Teodoro Nguema Obiang Mangue, vice-président de Guinée équatoriale, lors de la 70e session de l'Assaemblée générale des Nations unies, au siège de l'ONU à New York, le 30 septembre 2015. © Frank Franklin II/AP/SIPA

Alors que le verdict du procès des « biens mal acquis », qui vise Teodoro Nguema Obiang Mangue - dit Teodorín -, le vice-président de la Guinée équatoriale, devrait être rendu le 27 octobre à Paris, la diplomatie équato-guinéenne s’active en coulisses.

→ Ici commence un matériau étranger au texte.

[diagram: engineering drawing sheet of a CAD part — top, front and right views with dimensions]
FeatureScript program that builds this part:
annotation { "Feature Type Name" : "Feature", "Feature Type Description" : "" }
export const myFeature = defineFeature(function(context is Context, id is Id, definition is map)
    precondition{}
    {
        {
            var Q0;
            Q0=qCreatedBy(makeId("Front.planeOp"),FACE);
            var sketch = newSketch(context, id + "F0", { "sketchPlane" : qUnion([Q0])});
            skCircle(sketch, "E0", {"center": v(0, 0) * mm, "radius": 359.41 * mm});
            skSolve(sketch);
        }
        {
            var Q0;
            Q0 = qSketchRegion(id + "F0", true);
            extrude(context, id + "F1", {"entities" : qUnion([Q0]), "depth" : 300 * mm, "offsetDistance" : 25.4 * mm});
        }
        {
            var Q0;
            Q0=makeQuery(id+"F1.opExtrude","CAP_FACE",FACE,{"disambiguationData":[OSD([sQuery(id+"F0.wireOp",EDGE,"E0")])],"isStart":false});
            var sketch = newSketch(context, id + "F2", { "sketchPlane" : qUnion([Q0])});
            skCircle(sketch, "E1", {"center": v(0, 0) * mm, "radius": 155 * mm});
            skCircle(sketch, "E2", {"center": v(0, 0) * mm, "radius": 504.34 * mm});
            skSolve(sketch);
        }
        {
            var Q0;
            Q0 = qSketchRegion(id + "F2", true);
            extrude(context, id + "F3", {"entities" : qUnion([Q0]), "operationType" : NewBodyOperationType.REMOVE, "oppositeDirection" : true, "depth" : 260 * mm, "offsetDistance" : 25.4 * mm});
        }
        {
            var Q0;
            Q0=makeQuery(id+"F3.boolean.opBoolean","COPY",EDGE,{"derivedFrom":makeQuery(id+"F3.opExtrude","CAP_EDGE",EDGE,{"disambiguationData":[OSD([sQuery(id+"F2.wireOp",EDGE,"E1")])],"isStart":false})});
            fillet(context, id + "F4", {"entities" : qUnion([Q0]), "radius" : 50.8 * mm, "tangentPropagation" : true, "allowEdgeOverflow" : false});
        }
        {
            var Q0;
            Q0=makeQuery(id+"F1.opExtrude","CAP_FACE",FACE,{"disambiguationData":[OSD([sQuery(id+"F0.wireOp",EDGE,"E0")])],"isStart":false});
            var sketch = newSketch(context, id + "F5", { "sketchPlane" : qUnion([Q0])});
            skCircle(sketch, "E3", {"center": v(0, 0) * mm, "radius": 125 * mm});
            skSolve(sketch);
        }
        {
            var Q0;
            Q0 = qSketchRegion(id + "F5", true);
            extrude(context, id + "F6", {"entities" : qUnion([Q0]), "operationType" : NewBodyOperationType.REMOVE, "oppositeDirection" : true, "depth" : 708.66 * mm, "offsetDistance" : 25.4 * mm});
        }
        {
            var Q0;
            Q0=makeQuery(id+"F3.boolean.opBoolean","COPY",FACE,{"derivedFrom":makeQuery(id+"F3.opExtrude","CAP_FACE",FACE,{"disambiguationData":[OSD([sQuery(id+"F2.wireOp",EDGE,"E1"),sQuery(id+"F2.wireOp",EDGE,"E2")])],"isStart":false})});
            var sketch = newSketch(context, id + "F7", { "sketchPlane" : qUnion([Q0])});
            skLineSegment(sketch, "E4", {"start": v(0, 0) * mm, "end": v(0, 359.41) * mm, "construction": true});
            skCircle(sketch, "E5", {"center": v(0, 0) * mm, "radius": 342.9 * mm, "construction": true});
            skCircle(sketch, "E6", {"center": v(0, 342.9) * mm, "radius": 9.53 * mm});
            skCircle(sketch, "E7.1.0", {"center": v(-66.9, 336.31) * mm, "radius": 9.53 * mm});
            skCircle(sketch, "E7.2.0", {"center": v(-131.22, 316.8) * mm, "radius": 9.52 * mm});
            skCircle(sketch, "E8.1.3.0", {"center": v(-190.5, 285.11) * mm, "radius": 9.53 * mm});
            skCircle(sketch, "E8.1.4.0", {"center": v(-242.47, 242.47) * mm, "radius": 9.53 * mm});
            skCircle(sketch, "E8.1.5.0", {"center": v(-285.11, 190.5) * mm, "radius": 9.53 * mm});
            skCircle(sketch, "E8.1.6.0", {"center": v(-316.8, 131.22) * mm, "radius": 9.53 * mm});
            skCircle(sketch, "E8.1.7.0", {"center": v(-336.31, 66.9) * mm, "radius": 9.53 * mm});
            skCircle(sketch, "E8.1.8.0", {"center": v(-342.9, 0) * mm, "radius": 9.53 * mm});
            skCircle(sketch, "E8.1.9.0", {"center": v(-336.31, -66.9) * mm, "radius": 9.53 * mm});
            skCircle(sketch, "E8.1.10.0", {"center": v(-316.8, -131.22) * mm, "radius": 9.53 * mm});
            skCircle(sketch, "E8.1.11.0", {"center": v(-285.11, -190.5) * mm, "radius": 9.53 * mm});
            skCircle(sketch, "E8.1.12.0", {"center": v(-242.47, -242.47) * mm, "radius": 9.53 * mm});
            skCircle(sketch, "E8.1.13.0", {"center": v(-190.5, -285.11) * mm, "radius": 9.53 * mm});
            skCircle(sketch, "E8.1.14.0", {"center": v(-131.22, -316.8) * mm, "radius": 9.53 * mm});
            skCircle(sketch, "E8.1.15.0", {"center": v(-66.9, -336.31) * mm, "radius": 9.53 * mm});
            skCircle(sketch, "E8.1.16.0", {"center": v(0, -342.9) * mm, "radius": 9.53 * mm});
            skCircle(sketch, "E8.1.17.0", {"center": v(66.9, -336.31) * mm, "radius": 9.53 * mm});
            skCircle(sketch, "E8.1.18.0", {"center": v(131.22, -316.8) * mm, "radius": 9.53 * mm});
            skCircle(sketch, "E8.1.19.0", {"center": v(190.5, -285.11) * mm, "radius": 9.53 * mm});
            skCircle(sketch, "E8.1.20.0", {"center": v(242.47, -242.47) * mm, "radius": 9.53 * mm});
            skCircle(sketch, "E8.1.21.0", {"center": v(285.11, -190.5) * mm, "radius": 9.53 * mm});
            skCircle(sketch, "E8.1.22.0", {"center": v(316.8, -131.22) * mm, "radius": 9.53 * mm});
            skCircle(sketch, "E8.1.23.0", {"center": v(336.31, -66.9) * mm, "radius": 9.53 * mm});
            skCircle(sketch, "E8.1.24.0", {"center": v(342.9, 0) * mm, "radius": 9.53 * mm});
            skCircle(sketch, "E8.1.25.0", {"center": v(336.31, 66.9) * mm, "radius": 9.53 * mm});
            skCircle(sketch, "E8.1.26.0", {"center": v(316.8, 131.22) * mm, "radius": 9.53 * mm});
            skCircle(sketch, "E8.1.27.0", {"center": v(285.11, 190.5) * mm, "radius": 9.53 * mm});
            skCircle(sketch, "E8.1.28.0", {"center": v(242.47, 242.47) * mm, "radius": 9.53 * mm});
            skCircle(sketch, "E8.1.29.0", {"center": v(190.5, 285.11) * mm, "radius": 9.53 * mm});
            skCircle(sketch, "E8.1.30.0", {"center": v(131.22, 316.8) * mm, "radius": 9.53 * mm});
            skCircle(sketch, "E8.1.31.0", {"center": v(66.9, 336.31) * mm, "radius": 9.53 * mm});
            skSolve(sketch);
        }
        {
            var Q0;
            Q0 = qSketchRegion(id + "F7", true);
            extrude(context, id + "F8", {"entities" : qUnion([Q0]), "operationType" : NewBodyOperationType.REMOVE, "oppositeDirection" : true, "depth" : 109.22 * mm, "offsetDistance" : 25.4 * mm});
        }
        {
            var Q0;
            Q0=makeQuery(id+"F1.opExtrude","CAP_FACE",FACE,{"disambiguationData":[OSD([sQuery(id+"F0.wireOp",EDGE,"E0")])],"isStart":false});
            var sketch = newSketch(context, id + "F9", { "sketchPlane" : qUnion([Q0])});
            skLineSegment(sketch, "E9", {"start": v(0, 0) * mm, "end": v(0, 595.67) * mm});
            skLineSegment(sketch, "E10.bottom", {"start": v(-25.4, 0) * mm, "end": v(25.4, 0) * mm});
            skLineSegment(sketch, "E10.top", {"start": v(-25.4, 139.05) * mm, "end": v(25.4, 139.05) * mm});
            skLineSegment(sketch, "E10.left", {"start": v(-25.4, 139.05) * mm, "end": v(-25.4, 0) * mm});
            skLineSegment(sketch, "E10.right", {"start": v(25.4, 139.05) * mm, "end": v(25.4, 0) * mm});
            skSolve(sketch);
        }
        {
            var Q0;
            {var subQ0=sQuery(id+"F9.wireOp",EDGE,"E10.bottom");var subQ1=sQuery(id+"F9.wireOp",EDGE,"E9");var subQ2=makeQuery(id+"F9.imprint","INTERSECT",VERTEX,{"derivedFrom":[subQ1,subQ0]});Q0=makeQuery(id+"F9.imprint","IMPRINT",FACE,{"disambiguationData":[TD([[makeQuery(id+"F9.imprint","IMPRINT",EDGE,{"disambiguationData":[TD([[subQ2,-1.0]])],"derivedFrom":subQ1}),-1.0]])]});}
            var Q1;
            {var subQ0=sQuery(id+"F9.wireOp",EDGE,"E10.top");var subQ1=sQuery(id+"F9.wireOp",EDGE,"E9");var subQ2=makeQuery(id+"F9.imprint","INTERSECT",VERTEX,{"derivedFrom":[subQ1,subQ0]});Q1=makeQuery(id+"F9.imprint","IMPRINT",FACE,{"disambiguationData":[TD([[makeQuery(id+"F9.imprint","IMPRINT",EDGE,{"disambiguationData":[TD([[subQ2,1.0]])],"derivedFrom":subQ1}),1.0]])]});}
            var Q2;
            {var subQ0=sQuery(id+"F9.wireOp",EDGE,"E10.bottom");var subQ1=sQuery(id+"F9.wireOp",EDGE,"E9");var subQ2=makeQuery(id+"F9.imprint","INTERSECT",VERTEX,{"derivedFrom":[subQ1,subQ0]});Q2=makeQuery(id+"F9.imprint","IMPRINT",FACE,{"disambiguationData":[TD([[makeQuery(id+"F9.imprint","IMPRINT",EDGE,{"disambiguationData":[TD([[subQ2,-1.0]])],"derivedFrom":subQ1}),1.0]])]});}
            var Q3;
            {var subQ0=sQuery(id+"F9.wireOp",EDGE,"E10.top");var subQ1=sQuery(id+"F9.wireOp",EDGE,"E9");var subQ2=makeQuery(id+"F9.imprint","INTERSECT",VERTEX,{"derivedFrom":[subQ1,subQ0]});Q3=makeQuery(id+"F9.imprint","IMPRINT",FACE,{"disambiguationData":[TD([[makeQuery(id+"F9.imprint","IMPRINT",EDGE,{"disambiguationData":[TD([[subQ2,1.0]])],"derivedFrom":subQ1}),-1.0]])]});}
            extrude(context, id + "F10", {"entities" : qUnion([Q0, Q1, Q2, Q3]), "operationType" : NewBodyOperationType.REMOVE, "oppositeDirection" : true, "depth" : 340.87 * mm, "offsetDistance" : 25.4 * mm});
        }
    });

Miguel Oyono Ndong Mifumu, l’ambassadeur en France, a rencontré Franck Paris, le « Monsieur Afrique » de l’Élysée, le 15 septembre au Quai d’Orsay, à qui il a dit déplorer le caractère « politique » de ce procès.

Le 24 septembre, le même Mifumu a été reçu par Rémi Maréchaux, directeur Afrique et océan Indien au ministère des Affaires étrangères, à qui il a remis une lettre.

Il y indique que les deux pays « doivent tenir compte des conséquences de cette affaire judiciaire » et insiste sur le fait que « le vice-président jouit d’une immunité fonctionnelle telle que stipulée par [la] Constitution » équato-guinéenne.